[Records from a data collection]
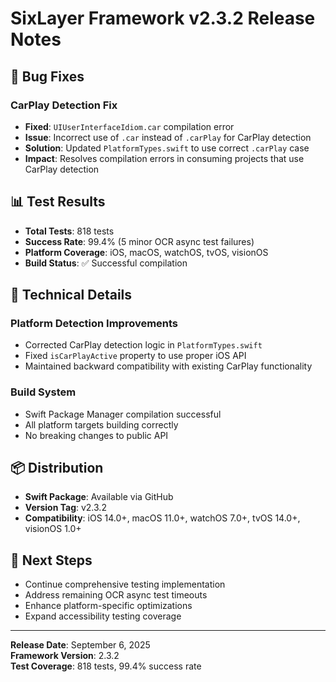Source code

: # SixLayer Framework v2.3.2 Release Notes

## 🐛 Bug Fixes

### CarPlay Detection Fix
- **Fixed**: `UIUserInterfaceIdiom.car` compilation error
- **Issue**: Incorrect use of `.car` instead of `.carPlay` for CarPlay detection
- **Solution**: Updated `PlatformTypes.swift` to use correct `.carPlay` case
- **Impact**: Resolves compilation errors in consuming projects that use CarPlay detection

## 📊 Test Results
- **Total Tests**: 818 tests
- **Success Rate**: 99.4% (5 minor OCR async test failures)
- **Platform Coverage**: iOS, macOS, watchOS, tvOS, visionOS
- **Build Status**: ✅ Successful compilation

## 🔧 Technical Details

### Platform Detection Improvements
- Corrected CarPlay detection logic in `PlatformTypes.swift`
- Fixed `isCarPlayActive` property to use proper iOS API
- Maintained backward compatibility with existing CarPlay functionality

### Build System
- Swift Package Manager compilation successful
- All platform targets building correctly
- No breaking changes to public API

## 📦 Distribution
- **Swift Package**: Available via GitHub
- **Version Tag**: v2.3.2
- **Compatibility**: iOS 14.0+, macOS 11.0+, watchOS 7.0+, tvOS 14.0+, visionOS 1.0+

## 🚀 Next Steps
- Continue comprehensive testing implementation
- Address remaining OCR async test timeouts
- Enhance platform-specific optimizations
- Expand accessibility testing coverage

---
**Release Date**: September 6, 2025  
**Framework Version**: 2.3.2  
**Test Coverage**: 818 tests, 99.4% success rate
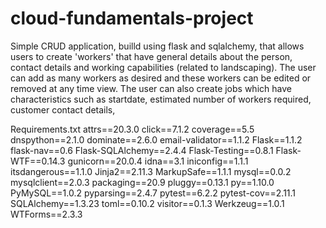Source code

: # cloud-fundamentals-project

Simple CRUD application, builld using flask and sqlalchemy, that allows users to create 'workers' that have general details about the person, contact details and working capabilities (related to landscaping). The user can add as many workers as desired and these workers can be edited or removed at any time view. The user can also create jobs which have characteristics such as startdate, estimated number of workers required, customer contact details, 




Requirements.txt
attrs==20.3.0
click==7.1.2
coverage==5.5
dnspython==2.1.0
dominate==2.6.0
email-validator==1.1.2
Flask==1.1.2
flask-nav==0.6
Flask-SQLAlchemy==2.4.4
Flask-Testing==0.8.1
Flask-WTF==0.14.3
gunicorn==20.0.4
idna==3.1
iniconfig==1.1.1
itsdangerous==1.1.0
Jinja2==2.11.3
MarkupSafe==1.1.1
mysql==0.0.2
mysqlclient==2.0.3
packaging==20.9
pluggy==0.13.1
py==1.10.0
PyMySQL==1.0.2
pyparsing==2.4.7
pytest==6.2.2
pytest-cov==2.11.1
SQLAlchemy==1.3.23
toml==0.10.2
visitor==0.1.3
Werkzeug==1.0.1
WTForms==2.3.3

 
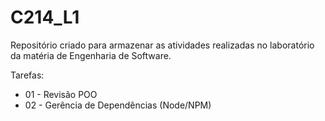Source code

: # C214_L1

Repositório criado para armazenar as atividades realizadas no laboratório da matéria de Engenharia de Software.

Tarefas:
* 01 - Revisão POO
* 02 - Gerência de Dependências (Node/NPM)

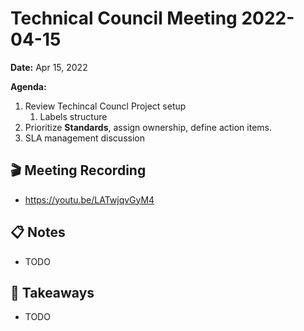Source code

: Technical Council Meeting 2022-04-15
===

**Date:** Apr 15, 2022

**Agenda:**
1. Review Techincal Councl Project setup
   1. Labels structure
1. Prioritize **Standards**, assign ownership, define action items. 
3. SLA management discussion

:clapper: Meeting Recording 
---
* https://youtu.be/LATwjqvGyM4

:clipboard: Notes
---
* TODO

:closed_book: Takeaways
--
* TODO

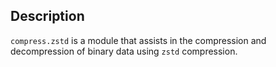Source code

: ## Description

`compress.zstd` is a module that assists in the compression and
decompression of binary data using `zstd` compression.
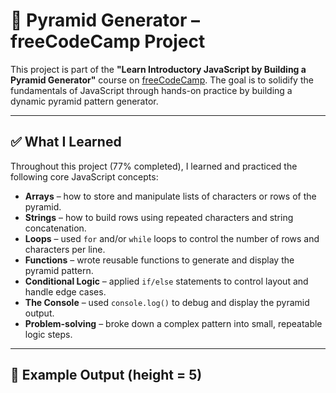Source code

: # 🧱 Pyramid Generator – freeCodeCamp Project

This project is part of the **"Learn Introductory JavaScript by Building a Pyramid Generator"** course on [freeCodeCamp](https://www.freecodecamp.org/). The goal is to solidify the fundamentals of JavaScript through hands-on practice by building a dynamic pyramid pattern generator.

---

## ✅ What I Learned

Throughout this project (77% completed), I learned and practiced the following core JavaScript concepts:

- **Arrays** – how to store and manipulate lists of characters or rows of the pyramid.
- **Strings** – how to build rows using repeated characters and string concatenation.
- **Loops** – used `for` and/or `while` loops to control the number of rows and characters per line.
- **Functions** – wrote reusable functions to generate and display the pyramid pattern.
- **Conditional Logic** – applied `if/else` statements to control layout and handle edge cases.
- **The Console** – used `console.log()` to debug and display the pyramid output.
- **Problem-solving** – broke down a complex pattern into small, repeatable logic steps.

---

## 🧪 Example Output (height = 5)
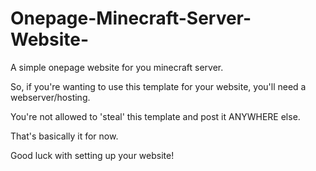 # Onepage-Minecraft-Server-Website-
A simple onepage website for you minecraft server.

So, if you're wanting to use this template for your website, you'll need a webserver/hosting.

You're not allowed to 'steal' this template and post it ANYWHERE else.

That's basically it for now.

Good luck with setting up your website!
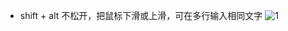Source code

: * shift + alt 不松开，把鼠标下滑或上滑，可在多行输入相同文字
![1](https://user-images.githubusercontent.com/49408146/168476214-88937105-c9c5-4fda-afc7-6aed75167f77.gif)
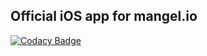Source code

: ## Official iOS app for mangel.io

[![Codacy Badge](https://api.codacy.com/project/badge/Grade/97ca4bc4209941438ab53b975ce3342f)](https://app.codacy.com/app/juliand665/iOS?utm_source=github.com&utm_medium=referral&utm_content=mangelio/iOS&utm_campaign=badger)

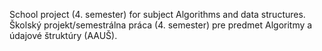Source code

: School project (4. semester) for subject Algorithms and data structures.
Školský projekt/semestrálna práca (4. semester) pre predmet Algoritmy a údajové štruktúry (AAUŠ).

▶ **Task directions**
In the copy, no pictures should appear; the records themselves must be repeated exactly.

▶ **Task output**
Source code

: # SixLayer Framework v2.3.2 Release Notes

## 🐛 Bug Fixes

### CarPlay Detection Fix
- **Fixed**: `UIUserInterfaceIdiom.car` compilation error
- **Issue**: Incorrect use of `.car` instead of `.carPlay` for CarPlay detection
- **Solution**: Updated `PlatformTypes.swift` to use correct `.carPlay` case
- **Impact**: Resolves compilation errors in consuming projects that use CarPlay detection

## 📊 Test Results
- **Total Tests**: 818 tests
- **Success Rate**: 99.4% (5 minor OCR async test failures)
- **Platform Coverage**: iOS, macOS, watchOS, tvOS, visionOS
- **Build Status**: ✅ Successful compilation

## 🔧 Technical Details

### Platform Detection Improvements
- Corrected CarPlay detection logic in `PlatformTypes.swift`
- Fixed `isCarPlayActive` property to use proper iOS API
- Maintained backward compatibility with existing CarPlay functionality

### Build System
- Swift Package Manager compilation successful
- All platform targets building correctly
- No breaking changes to public API

## 📦 Distribution
- **Swift Package**: Available via GitHub
- **Version Tag**: v2.3.2
- **Compatibility**: iOS 14.0+, macOS 11.0+, watchOS 7.0+, tvOS 14.0+, visionOS 1.0+

## 🚀 Next Steps
- Continue comprehensive testing implementation
- Address remaining OCR async test timeouts
- Enhance platform-specific optimizations
- Expand accessibility testing coverage

---
**Release Date**: September 6, 2025  
**Framework Version**: 2.3.2  
**Test Coverage**: 818 tests, 99.4% success rate
Source code

: # cloud-fundamentals-project

Simple CRUD application, builld using flask and sqlalchemy, that allows users to create 'workers' that have general details about the person, contact details and working capabilities (related to landscaping). The user can add as many workers as desired and these workers can be edited or removed at any time view. The user can also create jobs which have characteristics such as startdate, estimated number of workers required, customer contact details, 




Requirements.txt
attrs==20.3.0
click==7.1.2
coverage==5.5
dnspython==2.1.0
dominate==2.6.0
email-validator==1.1.2
Flask==1.1.2
flask-nav==0.6
Flask-SQLAlchemy==2.4.4
Flask-Testing==0.8.1
Flask-WTF==0.14.3
gunicorn==20.0.4
idna==3.1
iniconfig==1.1.1
itsdangerous==1.1.0
Jinja2==2.11.3
MarkupSafe==1.1.1
mysql==0.0.2
mysqlclient==2.0.3
packaging==20.9
pluggy==0.13.1
py==1.10.0
PyMySQL==1.0.2
pyparsing==2.4.7
pytest==6.2.2
pytest-cov==2.11.1
SQLAlchemy==1.3.23
toml==0.10.2
visitor==0.1.3
Werkzeug==1.0.1
WTForms==2.3.3

 
Source code

: # C214_L1

Repositório criado para armazenar as atividades realizadas no laboratório da matéria de Engenharia de Software.

Tarefas:
* 01 - Revisão POO
* 02 - Gerência de Dependências (Node/NPM)

Source code

: Technical Council Meeting 2022-04-15
===

**Date:** Apr 15, 2022

**Agenda:**
1. Review Techincal Councl Project setup
   1. Labels structure
1. Prioritize **Standards**, assign ownership, define action items. 
3. SLA management discussion

:clapper: Meeting Recording 
---
* https://youtu.be/LATwjqvGyM4

:clipboard: Notes
---
* TODO

:closed_book: Takeaways
--
* TODO

Source code

: ## Description

`compress.zstd` is a module that assists in the compression and
decompression of binary data using `zstd` compression.
Source code

: # 🧱 Pyramid Generator – freeCodeCamp Project

This project is part of the **"Learn Introductory JavaScript by Building a Pyramid Generator"** course on [freeCodeCamp](https://www.freecodecamp.org/). The goal is to solidify the fundamentals of JavaScript through hands-on practice by building a dynamic pyramid pattern generator.

---

## ✅ What I Learned

Throughout this project (77% completed), I learned and practiced the following core JavaScript concepts:

- **Arrays** – how to store and manipulate lists of characters or rows of the pyramid.
- **Strings** – how to build rows using repeated characters and string concatenation.
- **Loops** – used `for` and/or `while` loops to control the number of rows and characters per line.
- **Functions** – wrote reusable functions to generate and display the pyramid pattern.
- **Conditional Logic** – applied `if/else` statements to control layout and handle edge cases.
- **The Console** – used `console.log()` to debug and display the pyramid output.
- **Problem-solving** – broke down a complex pattern into small, repeatable logic steps.

---

## 🧪 Example Output (height = 5)
 # Onepage-Minecraft-Server-Website-
A simple onepage website for you minecraft server.

So, if you're wanting to use this template for your website, you'll need a webserver/hosting.

You're not allowed to 'steal' this template and post it ANYWHERE else.

That's basically it for now.

Good luck with setting up your website!
Source code

: * shift + alt 不松开，把鼠标下滑或上滑，可在多行输入相同文字
![1](https://user-images.githubusercontent.com/49408146/168476214-88937105-c9c5-4fda-afc7-6aed75167f77.gif)
Source code

: ## Official iOS app for mangel.io

[![Codacy Badge](https://api.codacy.com/project/badge/Grade/97ca4bc4209941438ab53b975ce3342f)](https://app.codacy.com/app/juliand665/iOS?utm_source=github.com&utm_medium=referral&utm_content=mangelio/iOS&utm_campaign=badger)

Source code

: School project (4. semester) for subject Algorithms and data structures.
Školský projekt/semestrálna práca (4. semester) pre predmet Algoritmy a údajové štruktúry (AAUŠ).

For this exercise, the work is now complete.